Viewed in this way, it becomes clear that the parable isn't teaching that prayer produces anything, but that it is an expression of faith. The widow asked because she hoped - perhaps without reason - that the judge would grant her request; if we "pray and not give up" it is because we have not lost faith.
When he comes back, will Jesus find that faith in you? In me?
The call to pray for our kids, then, cannot be de-linked from submission to the idea that God knows what he's doing. Sometimes parents accept that resignedly - "God knows what he's doing, but I have no idea" - and they lose heart in prayer because what they're asking for isn't apparently going to happen anytime soon. It takes a spiritually discerning person to see your child through spiritual eyes - particularly when it seems your child is making decisions that would set them at odds with God's will for them. You have to keep returning to the "faith bedrock" that is the foundation of praying for anyone:
1. Each person is accountable to God for the life they've lived in the body (Romans 14:12, 2 Cor. 5:10, Hebrews 4:13, 1 Peter 4:5)
2. God has called them out of darkness, into his light (1 Peter 2:9)
3. God's revelation has been unmistakeable (Romans 1)
4. God is patient with people, wanting their repentance and not their destruction (2 Peter 3:9)
5. God has given us the ministry of reconciliation - bringing God to people to people to God (2 Cor. 5:18-19)
6. Suffering is a part of the Christian life (Phil. 1:29, Romans 8:18-39)

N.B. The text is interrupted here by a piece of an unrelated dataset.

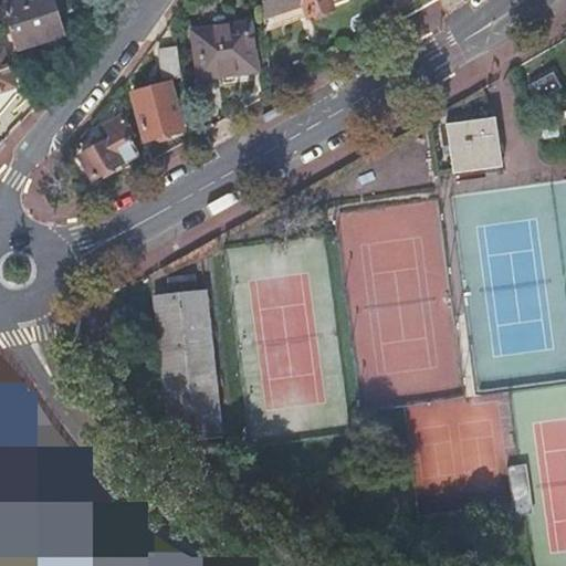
[(260,0),(262,30),(284,23),(281,14),(302,7),(306,20),(310,19),(315,22),(325,19),(327,12),(331,11),(329,9),(327,1),(329,0),(260,0)]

Kids need regular prayer intercession on their behalf because it will keep you grounded! Sadly, God doesn't promise that every child will answer his call. Nor does he promise that every prodigal will return. But he does assure us that he is at work - not aloof, not preoccupied, not ignorant or unaware, not uncaring. Your child has learning difficulties and hates school? God is at work. Your child is socially ostracized? God is at work. Your child is destroying the peace in your home? God is at work. Your child struggles to keep up athletically with her more gifted peers? God is at work. Your child is hedonistic and self-indulgent? God is at work.

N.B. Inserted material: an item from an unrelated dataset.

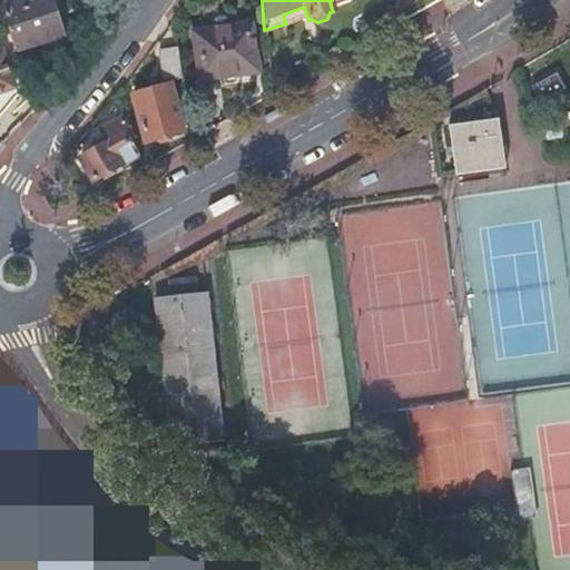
[(350,3),(349,0),(332,0),(330,1),(332,9),(350,3)]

Not only does prayer need to be regular for kids, but the prayer burden also needs to be shared. This is scary to some people - a stranger (or sometimes worse, a friend) is being brought in on the "family business". Will they gossip? Will they judge? Will they take the request seriously? But I would submit that having others pray for your child's needs - spiritually, emotional, and material - is an essential component of surrendering those needs to God. When we "keep things just between God and us", it's a way of hanging onto worries, resolving to diligently work through them, rather than giving them over. The fear of not wanting to bother someone else with "your" problems can also keep people from asking for prayer. But, every prayer intercessor I've ever known would be honored to be asked - that's why they do what they do!
At North Coast Calvary Chapel, a prayer tent is staffed during all of the weekend services. A prayer team also meets at the church during the day on Fridays. Our pastoral staff prays together weekly. There is a prayer gathering for NCCC and the community on Monday nights, and another an hour before weekend services (5:00 Saturday and 7 am Sunday). Two prayer intercessors have specifically told me since summer that they desire to pray for elementary-aged students. How can they pray for you? How can we pray for each other?
Factor #1: Intentional Intercessory Prayer
Key Question: How many other people are praying for my child's spiritual, emotional, and material well-being?